QUESTIONS ON THE MATERIAL:
1. In the review of My Amityville Horror, what object did the paranormal investigator produce?
2. Summarize the review of My Amityville Horror in two sentences.
3. Reproduce the passage of the review of My Amityville Horror that opens with the words "Daniel is a" and closes with "to his ramblings.".
START DOCUMENT SECTION
The Amityville Horror was a cause celebre of the seventies, apparent proof of a supernatural occurence which gradually descended into a welter of scepticism and contradictory accounts, leaving the impartial observer unable to work out what to believe, and resting on how far you were prepared to accept the concepts of ghosts and demons in the real world. Jay Anson's bestselling book on the case was one for the believer camp, spooking millions of readers across the globe, so naturally there was a movie version which bolstered the claims of Daniel's stepfather George Lutz and his wife, Daniel's mother, that this house they moved into shortly after the killings was haunted.

The movie was one of the biggest hits of the seventies, and the case stlll echoes down into popular fiction to this day: if you're making a haunted house flick, it's this Amityville tale that will be influencing you, consciously or otherwise. So what you had was a scary story to which most would observe, well, maybe, maybe not, and think little of it past a movie to enjoy (there were sequels and a remake of the first one) and the occasional article to cast your eyes over. But Amityville obsessive Eric Walter's film of his extensive interview with Daniel brought up something that you might not have considered: to have been at the heart of such an intense media blitz and then for it all to go away for the public while it still defined your life, that wasn't too good.

Daniel is a nervy presence throughout, testy and brittle and confrontational. He is certainly convinced something strange happened to him in the DeFeo house when his family moved in during 1975 even if you are not, and grows understandably defensive if anyone meeting him confronts him that perhaps he might not be mentally stable and actually he's remembering the events of the possibly fictionalised book and film rather than what happened in real life. His obvious psychological unease does his side of the story no favours, and many dismissed the film as giving the oxygen of publicity to a man who would be best to move on from his childhood experiences, whatever they were, and not subject us to his ramblings.

Walter coaxed out Daniel's account, so the bases were touched here with the bit about the flies, the window slamming on his hands (he has a crooked pinkie to prove that), seeing the pig apparition, having his bed jump around while he was still in it (yeah, like Linda Blair's in The Exorcist), getting thrown up the stairs, and so on, all of which you would be familiar with if you'd read the book or even seen parts of the original movie. He relates this as fact, but his demeanour suggests the one person who needs to accept this the most is Daniel himself, though an interesting relationship becomes clear when he talks about George, the stepfather it turns out he truly detested. His parents' divorce really hit the young boy hard, and he takes every opportunity to berate his replacement father.

But do you swallow the line about George being so into the occult, something he had kept secret so as not to harm his credibility, that he could move objects with his mind and possibly summon up the dark forces which had encouraged DeFeo to commit those murders the previous year? Between guitar sessions Walter had Daniel talk to various experts as well, including a psychologist (the man seems a seasoned patient at therapy sessions), a reporter who investigated the case back in the seventies who acts in the same manner as the shrink, and even the paranormal investigator who investigated with her late husband at the time. This last leads the film up a blind alley as she produced a piece of the True Cross, a false relic scam she has apparently fallen for but which galvanises Daniel, yet another aspect which will have the sceptics' ears twitching. Ultimately, My Amityville Horror is not going to change many minds, and Daniel was right to refuse a lie detector test as those things just don't work, but then, how can we verify this whole, sorry affair? Music by Herman Witkam.
END DOCUMENT SECTION
START EXERCISE DATA
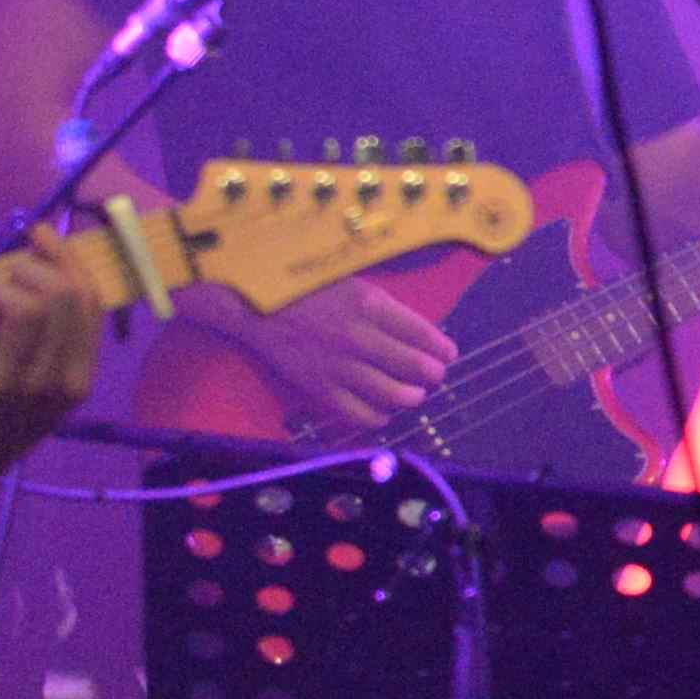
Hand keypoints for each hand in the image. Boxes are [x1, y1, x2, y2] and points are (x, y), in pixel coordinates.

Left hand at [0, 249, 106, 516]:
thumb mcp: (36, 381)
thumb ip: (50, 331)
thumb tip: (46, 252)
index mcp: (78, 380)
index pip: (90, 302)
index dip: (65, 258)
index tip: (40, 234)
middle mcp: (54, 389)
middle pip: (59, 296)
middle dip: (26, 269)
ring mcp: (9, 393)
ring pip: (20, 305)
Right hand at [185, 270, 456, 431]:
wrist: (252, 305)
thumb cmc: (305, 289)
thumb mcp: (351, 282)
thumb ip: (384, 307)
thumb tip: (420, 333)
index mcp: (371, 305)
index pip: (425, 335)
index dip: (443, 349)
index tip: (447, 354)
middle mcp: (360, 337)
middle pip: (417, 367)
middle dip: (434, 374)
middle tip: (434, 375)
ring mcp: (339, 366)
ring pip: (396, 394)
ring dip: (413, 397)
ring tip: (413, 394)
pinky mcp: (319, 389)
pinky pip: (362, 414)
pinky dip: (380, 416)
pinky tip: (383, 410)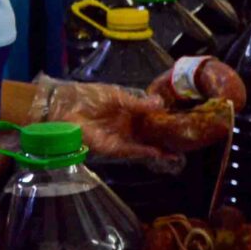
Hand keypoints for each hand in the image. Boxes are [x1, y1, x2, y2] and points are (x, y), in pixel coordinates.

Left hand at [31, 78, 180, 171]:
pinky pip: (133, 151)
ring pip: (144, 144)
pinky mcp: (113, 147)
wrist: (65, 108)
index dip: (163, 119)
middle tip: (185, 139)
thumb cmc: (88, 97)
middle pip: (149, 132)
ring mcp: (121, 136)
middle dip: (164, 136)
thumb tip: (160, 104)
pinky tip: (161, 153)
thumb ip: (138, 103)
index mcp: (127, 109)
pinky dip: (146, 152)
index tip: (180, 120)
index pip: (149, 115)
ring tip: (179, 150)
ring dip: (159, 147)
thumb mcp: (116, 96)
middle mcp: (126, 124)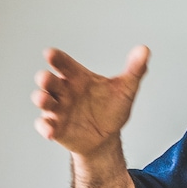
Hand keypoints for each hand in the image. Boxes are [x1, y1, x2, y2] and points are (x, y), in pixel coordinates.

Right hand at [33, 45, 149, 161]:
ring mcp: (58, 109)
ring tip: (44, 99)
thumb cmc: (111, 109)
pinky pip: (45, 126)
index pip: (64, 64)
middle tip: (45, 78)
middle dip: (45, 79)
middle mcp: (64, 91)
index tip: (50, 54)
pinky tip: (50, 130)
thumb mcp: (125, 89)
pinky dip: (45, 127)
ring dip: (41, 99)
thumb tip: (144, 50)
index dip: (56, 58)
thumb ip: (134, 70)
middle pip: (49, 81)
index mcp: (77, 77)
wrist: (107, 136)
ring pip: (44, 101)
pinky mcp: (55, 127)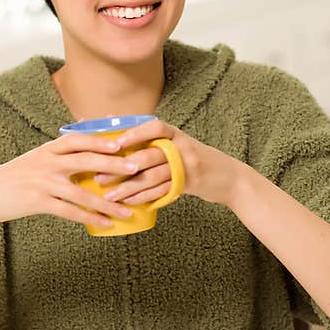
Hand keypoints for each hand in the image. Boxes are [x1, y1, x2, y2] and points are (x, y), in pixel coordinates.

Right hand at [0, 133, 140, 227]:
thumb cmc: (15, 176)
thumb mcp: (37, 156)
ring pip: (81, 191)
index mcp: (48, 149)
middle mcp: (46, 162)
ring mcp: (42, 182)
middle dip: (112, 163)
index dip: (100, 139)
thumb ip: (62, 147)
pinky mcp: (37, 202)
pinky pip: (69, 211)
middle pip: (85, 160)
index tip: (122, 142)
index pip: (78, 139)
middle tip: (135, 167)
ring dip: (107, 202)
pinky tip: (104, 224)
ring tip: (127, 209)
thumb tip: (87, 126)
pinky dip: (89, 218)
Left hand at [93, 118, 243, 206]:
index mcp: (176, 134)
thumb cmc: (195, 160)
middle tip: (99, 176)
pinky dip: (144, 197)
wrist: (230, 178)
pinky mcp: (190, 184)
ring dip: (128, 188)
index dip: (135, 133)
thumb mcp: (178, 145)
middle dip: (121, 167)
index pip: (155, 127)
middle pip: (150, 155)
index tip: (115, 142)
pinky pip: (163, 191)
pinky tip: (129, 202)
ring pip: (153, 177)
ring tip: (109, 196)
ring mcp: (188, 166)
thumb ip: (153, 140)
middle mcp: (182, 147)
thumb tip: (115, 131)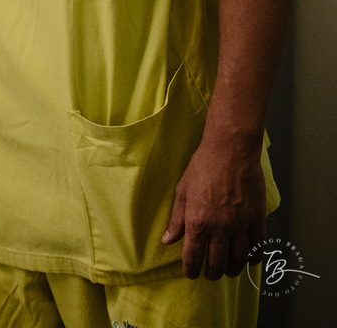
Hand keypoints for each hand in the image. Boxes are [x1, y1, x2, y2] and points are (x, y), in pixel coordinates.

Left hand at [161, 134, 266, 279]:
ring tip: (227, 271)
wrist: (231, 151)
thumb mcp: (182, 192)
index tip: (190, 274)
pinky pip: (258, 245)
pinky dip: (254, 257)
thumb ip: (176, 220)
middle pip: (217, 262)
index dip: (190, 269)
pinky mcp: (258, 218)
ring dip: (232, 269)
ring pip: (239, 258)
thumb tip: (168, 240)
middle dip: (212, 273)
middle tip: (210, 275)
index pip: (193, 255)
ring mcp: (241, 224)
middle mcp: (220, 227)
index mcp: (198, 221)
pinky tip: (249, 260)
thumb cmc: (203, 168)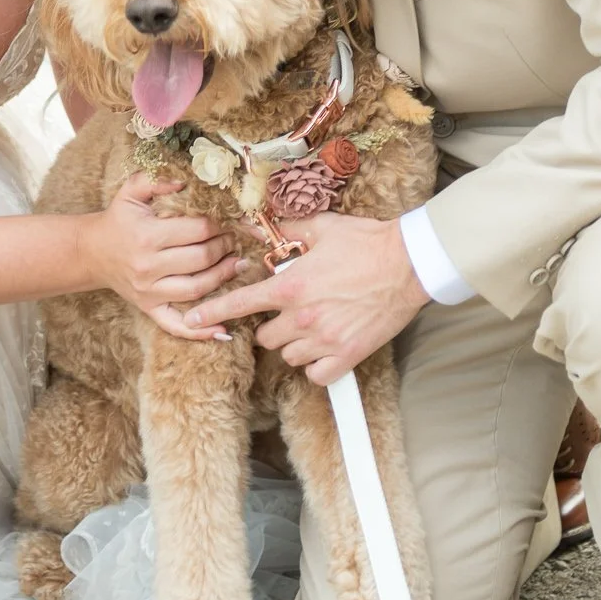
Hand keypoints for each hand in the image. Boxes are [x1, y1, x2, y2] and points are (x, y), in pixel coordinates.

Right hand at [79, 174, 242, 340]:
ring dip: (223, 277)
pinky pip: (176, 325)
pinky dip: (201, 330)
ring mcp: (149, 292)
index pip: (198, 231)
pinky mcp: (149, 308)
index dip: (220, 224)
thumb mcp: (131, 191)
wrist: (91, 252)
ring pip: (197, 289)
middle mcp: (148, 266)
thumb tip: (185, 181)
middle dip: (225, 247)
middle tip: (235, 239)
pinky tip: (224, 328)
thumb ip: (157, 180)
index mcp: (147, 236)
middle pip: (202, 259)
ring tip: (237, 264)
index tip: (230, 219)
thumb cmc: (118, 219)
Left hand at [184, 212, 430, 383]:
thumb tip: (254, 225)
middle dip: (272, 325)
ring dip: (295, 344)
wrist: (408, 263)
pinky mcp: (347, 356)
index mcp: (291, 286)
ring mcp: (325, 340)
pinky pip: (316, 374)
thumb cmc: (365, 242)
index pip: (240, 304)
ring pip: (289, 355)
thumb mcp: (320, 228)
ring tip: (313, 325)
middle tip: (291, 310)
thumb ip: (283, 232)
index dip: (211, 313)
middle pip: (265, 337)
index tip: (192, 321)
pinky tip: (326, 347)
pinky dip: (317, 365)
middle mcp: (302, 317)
END EXERCISE DATA
ANSWERS BELOW:
1. She produced a piece of the True Cross.

2. The review describes My Amityville Horror, Eric Walter's film of his extensive interview with Daniel, who remains convinced that something strange happened to him in the DeFeo house after his family moved in during 1975. It portrays Daniel as a nervy, defensive presence who detests his stepfather George, and it concludes that the film is not going to change many minds.

3.
Daniel is a nervy presence throughout, testy and brittle and confrontational. He is certainly convinced something strange happened to him in the DeFeo house when his family moved in during 1975 even if you are not, and grows understandably defensive if anyone meeting him confronts him that perhaps he might not be mentally stable and actually he's remembering the events of the possibly fictionalised book and film rather than what happened in real life. His obvious psychological unease does his side of the story no favours, and many dismissed the film as giving the oxygen of publicity to a man who would be best to move on from his childhood experiences, whatever they were, and not subject us to his ramblings.